Attestations older than 3600 seconds, or carrying a future timestamp, are rejected outright. The stored ratio therefore always reflects a fresh, quorum-signed snapshot — and the risk module reads that same field when it decides whether to trip the breaker.

Attestor sources

An attestor is defined by where it draws its reserve figure. Three source types are supported. Every source produces the same signed body format above, so they aggregate together into one median.

ON-CHAIN CRYPTO

pyth-hermes

Values on-chain collateral by pulling Pyth Hermes prices and reading vault balances directly. Fully self-verifiable and the only source exercised by the public demo.

EXTERNAL FEED

chainlink-por

Ingests a Chainlink Proof-of-Reserve style feed for reserves held outside the vault.
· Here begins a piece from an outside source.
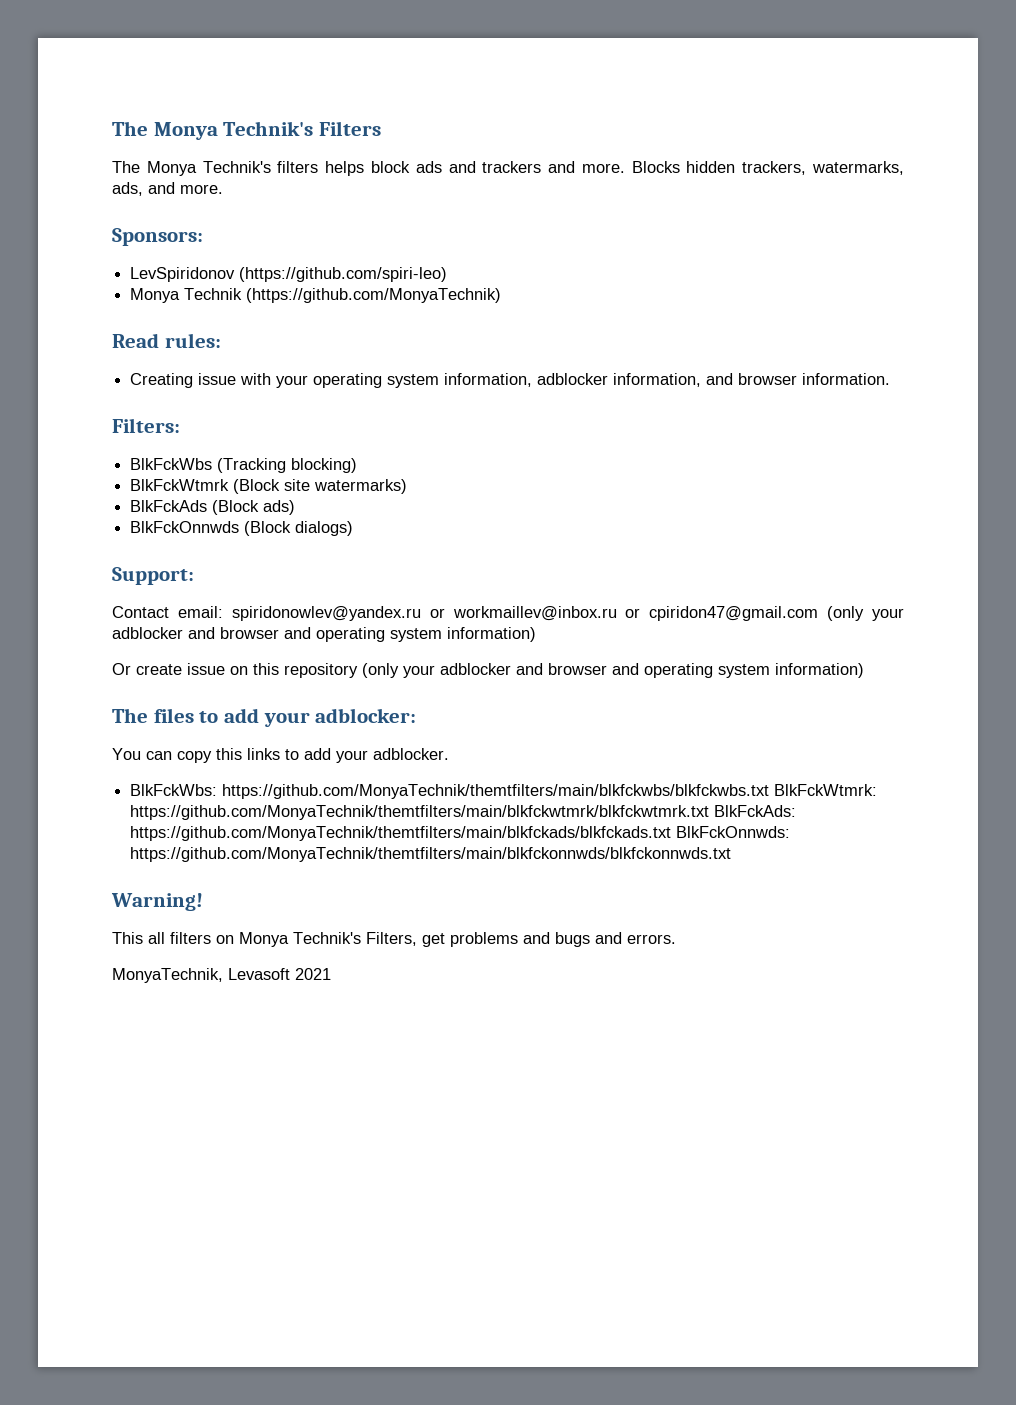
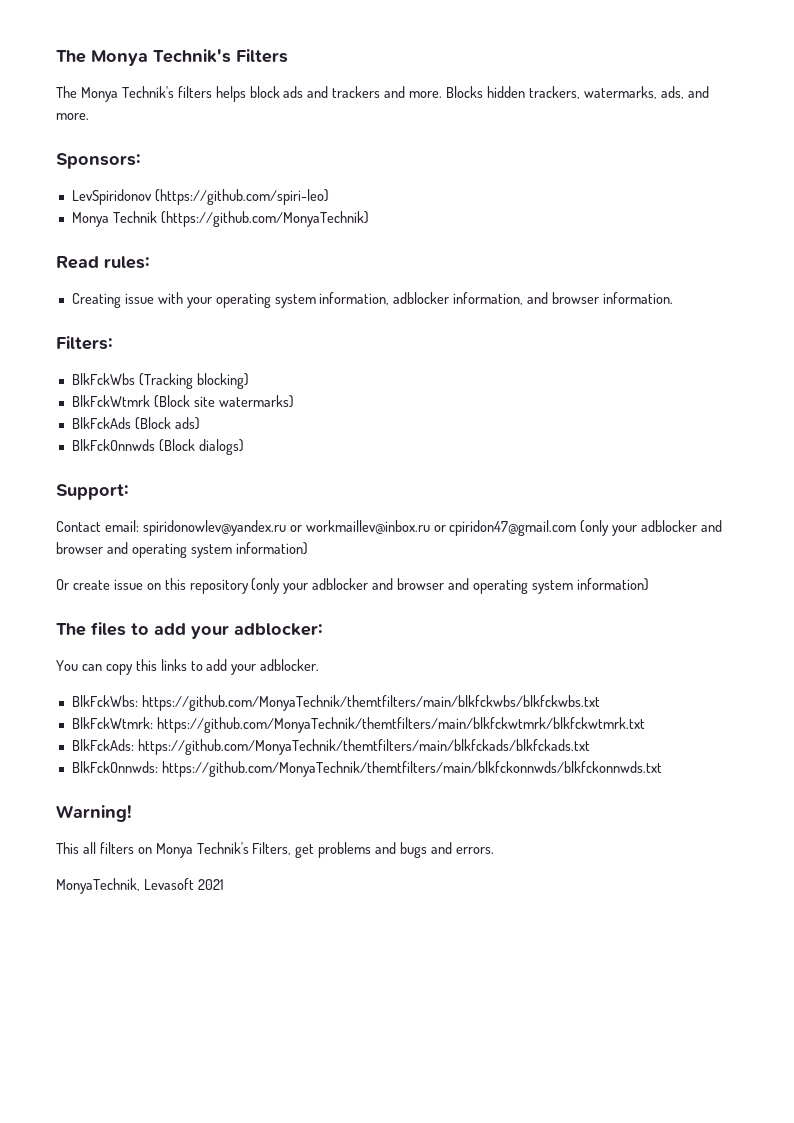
(770, 791) none -> (600, 703) //
(710, 812) none -> (645, 725) //
(672, 833) none -> (590, 747) //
Used by attested-fiat and RWA issuers, not by the crypto demo mode.

CUSTODY SIGNER

internal-oracle

A custody attestor role — a key custodian who signs a periodic solvency statement for off-chain reserves. Signature only; it never holds mint authority.

Independent verification

Because the body format and the trusted set are both public, anyone can reproduce a commit without trusting Pegd. Re-serialize the body from the on-chain fields, hash it, and confirm that at least M members of the trusted set signed the same digest in the transaction's ed25519 instructions. The demo's crypto mode makes this a fully on-chain check — the vault balance and the price feed are both public accounts.